Don't trust the score naively — see "Reading the score" in the render-reftest skill. A 96% score on a sparse fixture can mask a completely broken subject. Eyeball the diff PNG every time. A single round of verification without visual inspection is not verification.
Close the loop:
- Score ≥
gate.floor? Promote the fixture toL0.exact.jsonif it reached 100.00%; otherwise leave in coverage and document the residual delta in the PR description. - Score < floor? Return to phase 3 (fixture too noisy / wrong subject) or phase 4 (renderer bug) with a specific hypothesis. Do not lower the gate to fit the result; the gate exists so regressions are loud.
Deliverable. The PR description, written honestly:
- Before/after similarity numbers for every affected fixture.
- Diff PNGs attached or linked for any score < 1.0.
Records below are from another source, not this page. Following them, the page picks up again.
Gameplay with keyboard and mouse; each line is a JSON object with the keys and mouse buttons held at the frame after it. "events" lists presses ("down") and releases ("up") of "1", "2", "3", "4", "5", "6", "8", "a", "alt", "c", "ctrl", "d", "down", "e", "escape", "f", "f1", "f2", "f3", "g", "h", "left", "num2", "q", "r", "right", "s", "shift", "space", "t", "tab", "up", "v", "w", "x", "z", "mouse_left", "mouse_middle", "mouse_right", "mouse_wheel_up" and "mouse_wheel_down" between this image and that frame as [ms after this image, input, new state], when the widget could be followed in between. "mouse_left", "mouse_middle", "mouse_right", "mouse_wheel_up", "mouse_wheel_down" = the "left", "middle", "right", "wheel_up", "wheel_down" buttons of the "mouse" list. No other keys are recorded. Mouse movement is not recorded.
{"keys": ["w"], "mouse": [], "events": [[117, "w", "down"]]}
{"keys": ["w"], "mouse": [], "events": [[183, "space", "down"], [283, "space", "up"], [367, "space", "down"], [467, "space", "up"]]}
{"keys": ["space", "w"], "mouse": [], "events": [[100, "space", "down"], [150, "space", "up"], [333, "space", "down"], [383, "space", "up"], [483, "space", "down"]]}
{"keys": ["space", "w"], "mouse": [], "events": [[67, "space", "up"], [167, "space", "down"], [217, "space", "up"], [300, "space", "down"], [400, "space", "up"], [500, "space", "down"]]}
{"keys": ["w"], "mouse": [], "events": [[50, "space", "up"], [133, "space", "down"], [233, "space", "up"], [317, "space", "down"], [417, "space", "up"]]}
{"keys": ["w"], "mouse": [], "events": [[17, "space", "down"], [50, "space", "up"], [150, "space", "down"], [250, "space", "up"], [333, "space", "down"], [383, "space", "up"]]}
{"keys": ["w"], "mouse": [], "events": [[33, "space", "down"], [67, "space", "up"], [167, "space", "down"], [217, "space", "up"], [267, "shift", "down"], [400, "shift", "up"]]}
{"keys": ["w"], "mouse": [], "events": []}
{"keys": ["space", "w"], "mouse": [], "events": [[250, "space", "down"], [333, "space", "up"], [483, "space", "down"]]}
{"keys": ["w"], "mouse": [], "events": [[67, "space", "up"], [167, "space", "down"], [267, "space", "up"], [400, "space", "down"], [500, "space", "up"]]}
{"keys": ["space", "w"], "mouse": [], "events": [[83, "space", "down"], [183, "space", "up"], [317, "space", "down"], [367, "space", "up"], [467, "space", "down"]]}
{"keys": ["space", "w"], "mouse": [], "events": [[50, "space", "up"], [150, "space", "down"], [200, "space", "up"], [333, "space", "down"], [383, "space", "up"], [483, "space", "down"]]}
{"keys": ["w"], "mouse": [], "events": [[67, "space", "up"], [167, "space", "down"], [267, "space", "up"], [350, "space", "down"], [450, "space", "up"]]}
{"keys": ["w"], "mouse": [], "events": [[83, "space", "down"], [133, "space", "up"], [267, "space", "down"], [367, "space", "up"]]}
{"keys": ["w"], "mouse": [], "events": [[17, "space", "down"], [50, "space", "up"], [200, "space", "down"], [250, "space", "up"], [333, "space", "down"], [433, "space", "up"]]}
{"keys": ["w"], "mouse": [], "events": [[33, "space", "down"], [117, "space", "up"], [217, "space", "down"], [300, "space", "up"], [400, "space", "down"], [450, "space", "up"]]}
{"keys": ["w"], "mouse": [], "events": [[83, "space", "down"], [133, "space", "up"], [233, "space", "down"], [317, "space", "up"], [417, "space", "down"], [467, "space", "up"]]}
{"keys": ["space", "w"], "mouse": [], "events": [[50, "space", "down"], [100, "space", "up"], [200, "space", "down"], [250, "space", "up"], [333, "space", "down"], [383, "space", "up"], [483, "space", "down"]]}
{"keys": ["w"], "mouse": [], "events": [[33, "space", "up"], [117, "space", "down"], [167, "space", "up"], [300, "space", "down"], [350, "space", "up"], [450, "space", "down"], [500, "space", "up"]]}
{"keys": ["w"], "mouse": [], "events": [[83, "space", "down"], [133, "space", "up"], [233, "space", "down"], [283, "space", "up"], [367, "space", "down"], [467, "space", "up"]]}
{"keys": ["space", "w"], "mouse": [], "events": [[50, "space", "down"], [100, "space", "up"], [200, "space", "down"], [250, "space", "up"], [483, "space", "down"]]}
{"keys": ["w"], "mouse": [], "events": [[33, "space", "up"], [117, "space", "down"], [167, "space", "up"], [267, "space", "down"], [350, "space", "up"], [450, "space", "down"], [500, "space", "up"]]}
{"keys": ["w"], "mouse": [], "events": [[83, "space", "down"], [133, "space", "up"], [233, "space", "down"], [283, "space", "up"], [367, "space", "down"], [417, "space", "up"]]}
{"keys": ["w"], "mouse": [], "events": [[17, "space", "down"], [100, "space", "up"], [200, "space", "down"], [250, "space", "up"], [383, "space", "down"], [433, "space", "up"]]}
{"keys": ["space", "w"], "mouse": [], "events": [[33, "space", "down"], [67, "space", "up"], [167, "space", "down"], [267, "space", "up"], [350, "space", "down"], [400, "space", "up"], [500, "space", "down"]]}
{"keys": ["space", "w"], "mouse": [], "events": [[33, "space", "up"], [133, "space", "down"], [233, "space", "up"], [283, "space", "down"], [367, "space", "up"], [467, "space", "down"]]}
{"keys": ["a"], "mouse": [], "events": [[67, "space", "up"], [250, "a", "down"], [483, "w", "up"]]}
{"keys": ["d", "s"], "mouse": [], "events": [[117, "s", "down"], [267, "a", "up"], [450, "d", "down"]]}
- The specific divergence surface (rounding, AA, layout math,
etc.) if below 100.00%. "Renderer choice differs from Blink at
" beats "close enough."
Exit when. The PR description can be read by someone who has never seen the code and they know exactly what's now supported, what's still broken, and what the score proves.
Handoffs and artifacts
The phases are designed so an agent can stop, a second agent can pick up, and no context is lost. The durable artifacts:
| Phase | Artifact | Location |
|---|---|---|
| Audit | Current-state note, priority bucket | PR description / task prompt |
| Ground | Research note (spec + engine cross-ref) | PR description or docs/wg/feat-2d/ |
| Fixture | .html fixture(s), suite entries, viewport measurement |
fixtures/test-html/L0/, fixtures/test-html/suites/ |
| Implement | Code change, data tests, behavior summary | crates/grida/src/htmlcss/ |
| Verify | Before/after scores, diff PNG review, divergence surface | PR description |
If a phase's artifact is missing, the phase isn't done — even if the code "works."
Gate policy — the part that makes automation safe
The only reason this loop can be automated is that phase 5 has a numeric, unambiguous, byte-exact pass condition. Everything upstream is advisory; verify is the truth.
L0.exact.json:gate.floor = 1.0,threshold = 0,aa = off. Any regression is a real renderer change we made differently from Blink. No tolerance inflation — ever.L0.coverage.json: informational scores, no gate. Landing a fixture here is "we know about this case and intend to fix it." Promoting to exact is "we now match Blink."
Automation rules downstream of this skill (CI gating, auto-merge,
etc.) must assert on the report.json emitted by @grida/reftest
and not on free-text agent assertions. The agent's job is to
drive the loop; the report is the contract.
What "destructive" means here
A change is destructive if it:
- Lowers
gate.floorinL0.exact.json. - Removes an entry from
L0.exact.jsonwithout a correspondingcoverageentry (or documented reason). - Increases
--thresholdor enables--aato absorb real divergence. - Suppresses a fixture to dodge a failing score.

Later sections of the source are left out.